• **To do**
(a) Arrange the entries, everything from the first line down to the line containing "季節の変わり目は商品の取り扱いが変わるみたいで、お忙" (both included), as a Markdown table with the columns Row and Extracted line, leaving out blank lines.
(b) Pick up the forum text on computing coordinate distances in Spark and continue it from its last line.

• **Supplied text**
I have to compare coordinates in order to get the distance. Therefor i load the data with sc.textFile() and make a cartesian product. There are about 2.000.000 lines in the text
You used data.collect()
in your code which basically calls all data into one machine. Depending on the memory on that machine, 2,000,000 lines of data might not fit very well.
Also, I tried to reduce the number of computations to be done by doing joins instead of using cartesian
. (Please note that I just generated random numbers using numpy and that the format here may be different from what you have. Still, the main idea is the same.)
import numpy as np
from numpy import arcsin, cos, sqrt
# suppose my data consists of latlong pairs
# we will use the indices for pairing up values
data = sc.parallelize(np.random.rand(10,2)).zipWithIndex()
data = data.map(lambda (val, idx): (idx, val))
# generate pairs (e.g. if i have 3 pairs with indices [0,1,2],
# I only have to compute for distances of pairs (0,1), (0,2) & (1,2)

(Page-level text extractions)
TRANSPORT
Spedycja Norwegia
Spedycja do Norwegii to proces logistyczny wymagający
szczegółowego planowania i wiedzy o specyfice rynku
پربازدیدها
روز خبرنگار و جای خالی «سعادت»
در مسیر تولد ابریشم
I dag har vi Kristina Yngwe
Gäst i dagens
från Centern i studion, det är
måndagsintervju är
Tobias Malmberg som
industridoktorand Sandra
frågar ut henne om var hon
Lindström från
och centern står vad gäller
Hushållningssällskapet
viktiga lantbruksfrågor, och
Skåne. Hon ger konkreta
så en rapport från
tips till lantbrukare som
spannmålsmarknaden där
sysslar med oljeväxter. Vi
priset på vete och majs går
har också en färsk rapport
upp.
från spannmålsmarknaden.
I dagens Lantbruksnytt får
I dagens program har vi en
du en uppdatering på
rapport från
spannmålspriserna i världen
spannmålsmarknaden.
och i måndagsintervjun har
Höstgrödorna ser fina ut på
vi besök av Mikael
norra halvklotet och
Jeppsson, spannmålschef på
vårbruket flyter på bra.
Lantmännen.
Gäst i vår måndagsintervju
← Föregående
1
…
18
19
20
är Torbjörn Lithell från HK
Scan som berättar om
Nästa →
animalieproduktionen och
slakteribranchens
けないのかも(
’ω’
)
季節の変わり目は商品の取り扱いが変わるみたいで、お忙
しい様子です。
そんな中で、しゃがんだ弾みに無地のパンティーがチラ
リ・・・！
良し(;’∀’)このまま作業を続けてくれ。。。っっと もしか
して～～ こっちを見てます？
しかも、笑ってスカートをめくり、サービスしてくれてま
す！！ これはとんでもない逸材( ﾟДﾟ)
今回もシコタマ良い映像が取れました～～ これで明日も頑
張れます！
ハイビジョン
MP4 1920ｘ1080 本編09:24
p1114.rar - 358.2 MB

• **List of answers**
(a)
| Row | Extracted line |
|---|---|
| 1 | TRANSPORT |
| 2 | Spedycja Norwegia |
| 3 | Spedycja do Norwegii to proces logistyczny wymagający |
| 4 | szczegółowego planowania i wiedzy o specyfice rynku |
| 5 | پربازدیدها |
| 6 | روز خبرنگار و جای خالی «سعادت» |
| 7 | در مسیر تولد ابریشم |
| 8 | I dag har vi Kristina Yngwe |
| 9 | Gäst i dagens |
| 10 | från Centern i studion, det är |
| 11 | måndagsintervju är |
| 12 | Tobias Malmberg som |
| 13 | industridoktorand Sandra |
| 14 | frågar ut henne om var hon |
| 15 | Lindström från |
| 16 | och centern står vad gäller |
| 17 | Hushållningssällskapet |
| 18 | viktiga lantbruksfrågor, och |
| 19 | Skåne. Hon ger konkreta |
| 20 | så en rapport från |
| 21 | tips till lantbrukare som |
| 22 | spannmålsmarknaden där |
| 23 | sysslar med oljeväxter. Vi |
| 24 | priset på vete och majs går |
| 25 | har också en färsk rapport |
| 26 | upp. |
| 27 | från spannmålsmarknaden. |
| 28 | I dagens Lantbruksnytt får |
| 29 | I dagens program har vi en |
| 30 | du en uppdatering på |
| 31 | rapport från |
| 32 | spannmålspriserna i världen |
| 33 | spannmålsmarknaden. |
| 34 | och i måndagsintervjun har |
| 35 | Höstgrödorna ser fina ut på |
| 36 | vi besök av Mikael |
| 37 | norra halvklotet och |
| 38 | Jeppsson, spannmålschef på |
| 39 | vårbruket flyter på bra. |
| 40 | Lantmännen. |
| 41 | Gäst i vår måndagsintervju |
| 42 | ← Föregående |
| 43 | 1 |
| 44 | … |
| 45 | 18 |
| 46 | 19 |
| 47 | 20 |
| 48 | är Torbjörn Lithell från HK |
| 49 | Scan som berättar om |
| 50 | Nästa → |
| 51 | animalieproduktionen och |
| 52 | slakteribranchens |
| 53 | けないのかも( |
| 54 | ’ω’ |
| 55 | ) |
| 56 | 季節の変わり目は商品の取り扱いが変わるみたいで、お忙 |

(b)
idxs = range(data.count())
indices = sc.parallelize([(i,j) for i in idxs for j in idxs if i < j])
# haversian func (i took the liberty of editing some parts of it)
def haversian_dist(latlong1, latlong2):
lat1, lon1 = latlong1
lat2, lon2 = latlong2
p = 0.017453292519943295
def hav(theta): return (1 - cos(p * theta))/2
a = hav(lat2 - lat1) + cos(p * lat1)*cos(p * lat2)*hav(lon2 - lon1)
return 12742 * arcsin(sqrt(a))
joined1 = indices.join(data).map(lambda (i, (j, val)): (j, (i, val)))
joined2 = joined1.join(data).map(lambda (j, ((i, latlong1), latlong2)): ((i,j), (latlong1, latlong2))
haversianRDD = joined2.mapValues(lambda (x, y): haversian_dist(x, y))